EGU25-15930, updated on 15 Mar 2025
https://doi.org/10.5194/egusphere-egu25-15930
EGU General Assembly 2025
© Author(s) 2025. This work is distributed under
the Creative Commons Attribution 4.0 License.
Poster | Thursday, 01 May, 10:45–12:30 (CEST), Display time Thursday, 01 May, 08:30–12:30
 
Hall X5, X5.161
Navigating systemic risk
Pia-Johanna Schweizer1 and Sirkku Juhola2
Pia-Johanna Schweizer and Sirkku Juhola
  • 1RIFS Research Institute for Sustainability at GFZ, Potsdam, Germany (pia-johanna.schweizer@rifs-potsdam.de)
  • 2Faculty of Biological and Environmental Sciences, University of Helsinki, Helsinki, Finland (sirrku.juhola@helsinki.fi)

In many risk domains, such as occupational health and safety, transportation, and food safety, modern risk governance is a success story.
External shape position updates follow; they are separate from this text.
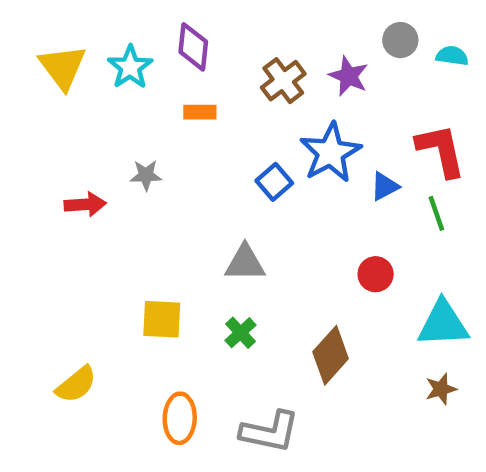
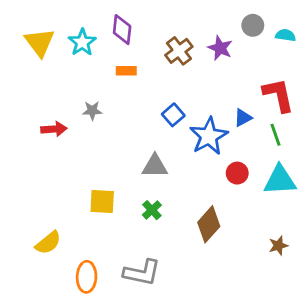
blue star: (331, 153) -> (209, 136), moved
cyan triangle: (443, 324) -> (280, 180), moved
orange ellipse: (180, 418) -> (87, 277), moved
gray L-shape: (270, 432) -> (142, 273), moved

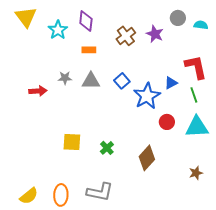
yellow triangle: (40, 42) -> (26, 17), moved
gray triangle: (155, 166) -> (91, 81), moved
yellow semicircle: (48, 243) -> (29, 196), moved

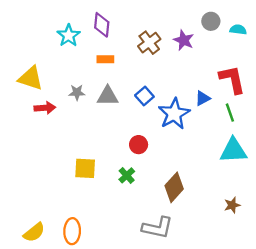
yellow triangle: (26, 17) -> (31, 78), moved, turned -35
red circle: (167, 122) -> (139, 145), moved
gray L-shape: (100, 192) -> (158, 228), moved

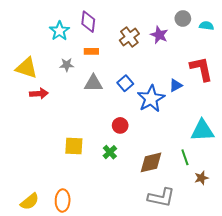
gray star: (77, 92) -> (67, 65), moved
green line: (230, 113) -> (185, 157), moved
brown diamond: (174, 187) -> (151, 162), turned 35
gray L-shape: (158, 228) -> (161, 197), moved

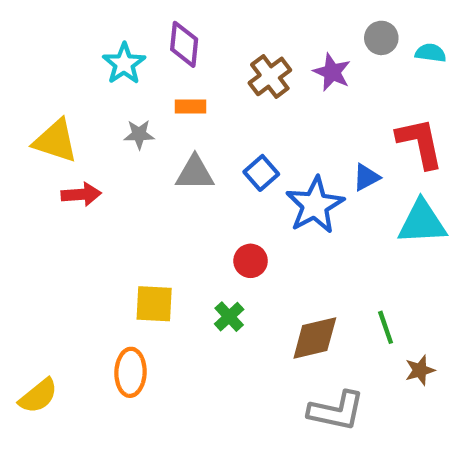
cyan triangle: (202, 131) -> (422, 222), moved
orange ellipse: (63, 200) -> (130, 372), moved
yellow semicircle: (30, 202) -> (38, 396), moved

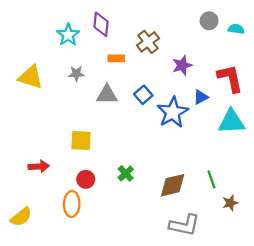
purple star: (332, 72) -> (182, 65), moved, turned 30
orange rectangle: (191, 107) -> (116, 58), moved
red arrow: (81, 194) -> (39, 166), moved
red circle: (251, 261) -> (86, 179), moved
yellow square: (154, 304) -> (81, 141), moved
Despite these advancements, risk governance still struggles with systemic risk in the context of extreme climate and weather events, associated disasters and emergent risks. Systemic risk affects entire systems on which society depends, such as the health care system or the energy system. Systemic risk can be defined as “the risk or probability of breakdowns in an entire system, as opposed to breakdowns in individual parts or components” (Kaufman & Scott, 2003, p. 371). Connectivity between systems is the key enabler for systemic risk to manifest through cascading effects. Systemic risks originate and evolve in the nexus of tightly-coupled dynamic systems. The convergence of systemic risks with conventional risks as well as one systemic risk with another systemic risk challenges the established modes of risk analysis and governance that still rest to a large extent on differentiation and compartmentalisation.

Governance of systemic risk is concerned with the analysis of tightly coupled systems, their various interdependencies, and the resulting dynamics. Risk analysis here investigates feedback mechanisms between components of a system at the intra-system level and at the interaction with other systems at the inter-system level which result in transboundary cascading effects. In addition, governance of systemic risk is also concerned with procedural considerations of governance. Tentative, experimentalist and adaptive governance concepts, together with inclusive risk governance approaches, provide stepping stones for governance of systemic risks.

The presentation will analyse the governance challenges around systemic risk relating to issues of complexity, uncertainty, and ambiguity. Based on an extensive literature review and drawing on the case studies of the COVID-19 pandemic and climate change, a risk governance framework for systemic risks will be proposed that aims to address these challenges.